Yesterday, in the online portal for my health record, her notes appeared:

An ~ 2 cm mobile, palpable mass is noted laterally at approximately 10 o’clock that is more easily palpated while the patient is upright. There is no overlying fluctuance or skin changes. No fibroglandular thickening. No axillary, infra, or supraclavicular adenopathy.

Obviously I spent several hours yesterday Googling the terms in this note, as well as comparing them to my pathology reports from my double mastectomy and bilateral oophorectomy and hysterectomy, all in 2013, reports from the original mammogram and ultrasound that first discovered the DCIS in my right breast – images taken in December 2012, and pretty much every other document in my electronic medical record.

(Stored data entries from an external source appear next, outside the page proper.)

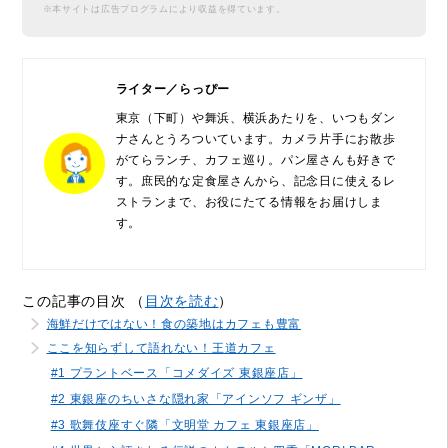
※本サイトは広告プログラムにより収益を得ています。
ライター／らっぴー
東京（下町）や舞浜、横浜あたりを、いつもダン
ナさんとうろついています。カメラ片手にお散歩
がてらランチ、カフェ巡り。パン屋さんも好きで
す。庶民的な定食屋さんから、記念日に使えるレ
ストランまで、お役にたてる情報をお届けしま
す。
この記事の目次 （
目次を読む
）
海鮮だけではない！食の築地はカフェも豊富
ここを知らずして語れない！王道カフェ
#1 プラントベース「コメダイズ 東銀座店」
#2 東銀座のちいさな隠れ家「アインソフ ギンザ」
#3 歌舞伎座すぐ隣「文明堂 カフェ 東銀座店」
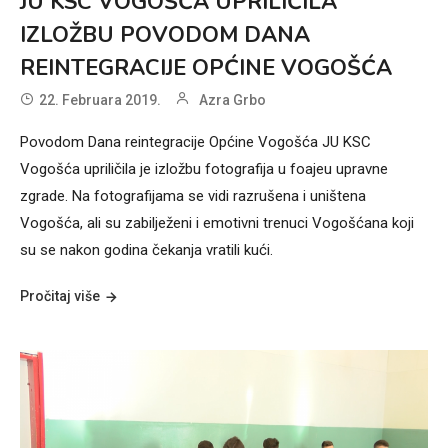
JU KSC VOGOŠĆA UPRILIČILA
IZLOŽBU POVODOM DANA
REINTEGRACIJE OPĆINE VOGOŠĆA
22. Februara 2019.
Azra Grbo
Povodom Dana reintegracije Općine Vogošća JU KSC
Vogošća upriličila je izložbu fotografija u foajeu upravne
zgrade. Na fotografijama se vidi razrušena i uništena
Vogošća, ali su zabilježeni i emotivni trenuci Vogošćana koji
su se nakon godina čekanja vratili kući.
Pročitaj više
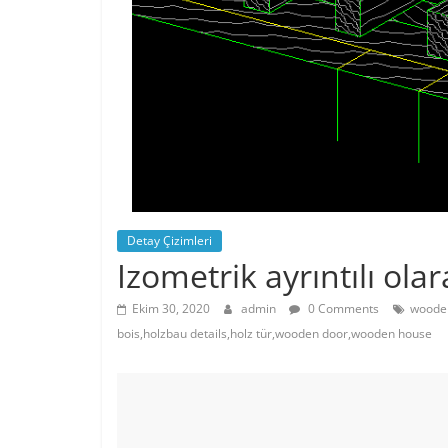
Detay Çizimleri
Izometrik ayrıntılı ola
Ekim 30, 2020
admin
0 Comments
wooden
bois,holzbau details,holz tür,wooden door,wooden house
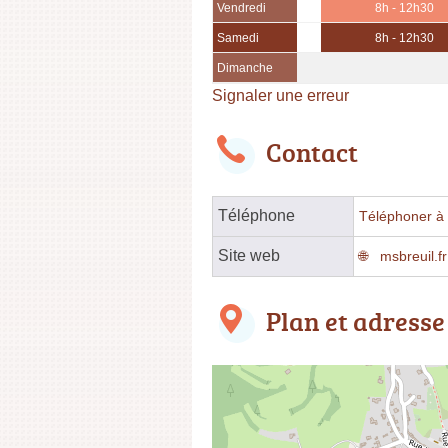
Vendredi
8h - 12h30
Samedi
8h - 12h30
Dimanche
Signaler une erreur
Contact
Téléphone
Téléphoner à l
Site web
msbreuil.fr
Plan et adresse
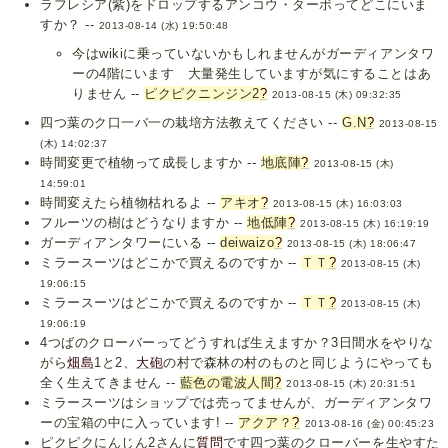
ラフレシア(紫)をドロップするアンコウ・ターボってどこにいま
すか？ --
2013-08-14 (水) 19:50:48
今はwikiに乗っていないかもしれませんがガーディアンタワ
ーの4階にいます 大量発生していますが気にすることはあ
りません --
ピクピクニンジン2
?
2013-08-15 (木) 09:32:35
四つ葉のク口一バ一の栽培方法教えてください --
G.N
?
2013-08-15
(木) 14:02:37
時間変更で植物って成長しますか --
地底陣
?
2013-08-15 (木)
14:59:01
時間変えたら植物枯れるよ --
アキオ
?
2013-08-15 (木) 16:03:03
フルーツの樹はどうなりますか --
地低陣
?
2013-08-15 (木) 16:19:19
ガーディアンタワーにいる --
deiwaizo
?
2013-08-15 (木) 18:06:47
ミラースーツはどこかで買えるのですか --
ＴＴ
?
2013-08-15 (木)
19:06:15
ミラースーツはどこかで買えるのですか --
ＴＴ
?
2013-08-15 (木)
19:06:19
4つばのクローバーってどうすれば生えますか？3日間水をやりな
がら
畑島
1と2、
大砲
の村で森林の村のものと同じようにやっても
全く生えてきません --
藍色の電波人間
?
2013-08-15 (木) 20:31:51
ミラースーツはショップでは売ってませんが、ガーディアンタワ
ーの宝箱の中に入っています! --
アクア？
?
2013-08-16 (金) 00:45:23
ピクピクにんじん2さんに
質問
です四つ葉のクローバーを生やすた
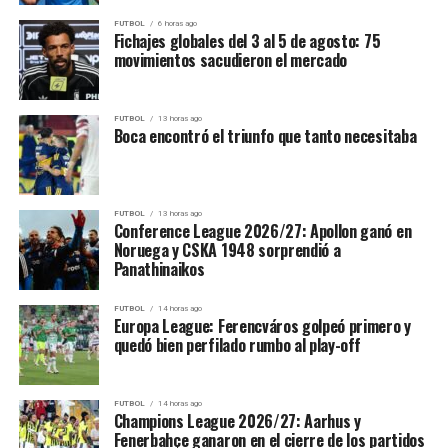
Además, Gimnasia encontró mayor valoración colectiva:
84 contra 55
.
FUTBOL
6 horas ago
Fichajes globales del 3 al 5 de agosto: 75
movimientos sacudieron el mercado
La defensa y el rebote, dos
FUTBOL
13 horas ago
claves para el Mens Sana
Boca encontró el triunfo que tanto necesitaba
Gimnasia ganó porque tuvo más respuestas en los
momentos de presión, pero también porque fue más
FUTBOL
13 horas ago
consistente en dos rubros importantes: defensa y
Conference League 2026/27: Apollon ganó en
Noruega y CSKA 1948 sorprendió a
rebote.
Panathinaikos
El Verde capturó
39 rebotes totales
, contra
34 de
FUTBOL
14 horas ago
Independiente
, y además logró
11 rebotes ofensivos
.
Europa League: Ferencváros golpeó primero y
Esa segunda oportunidad fue importante en un partido
quedó bien perfilado rumbo al play-off
de marcador cambiante.
FUTBOL
14 horas ago
También fue clave la actividad defensiva. Gimnasia
Champions League 2026/27: Aarhus y
terminó con
7 recuperos
,
2 tapas
y forzó a
Fenerbahçe ganaron en el cierre de los partidos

Based on my research, here is what I think I know (this chart is quite useful, although it assumes a woman with breast tissue, not someone like me who has had a prior mastectomy):

  • the ultrasound should be able to show if the lump is a cyst, and if so, that would be good news
  • if they move on to do the biopsy, then they suspect it is a malignant tumor
  • the biopsy will tell them if the tumor is invasive or not
  • the PA was bullshitting me about the lymph node (swollen from a cold three weeks ago? in my breast?)
  • the PA might be incorrect about the lump being mobile; I’ve been feeling this thing during every moment I’ve been alone since Tuesday, and I am pretty positive it is quite fixed in place.
  • yes, I do think I know more about this stuff than a 23yo PA, at least for now

Ultrasound/biopsy are schedule for June 19th.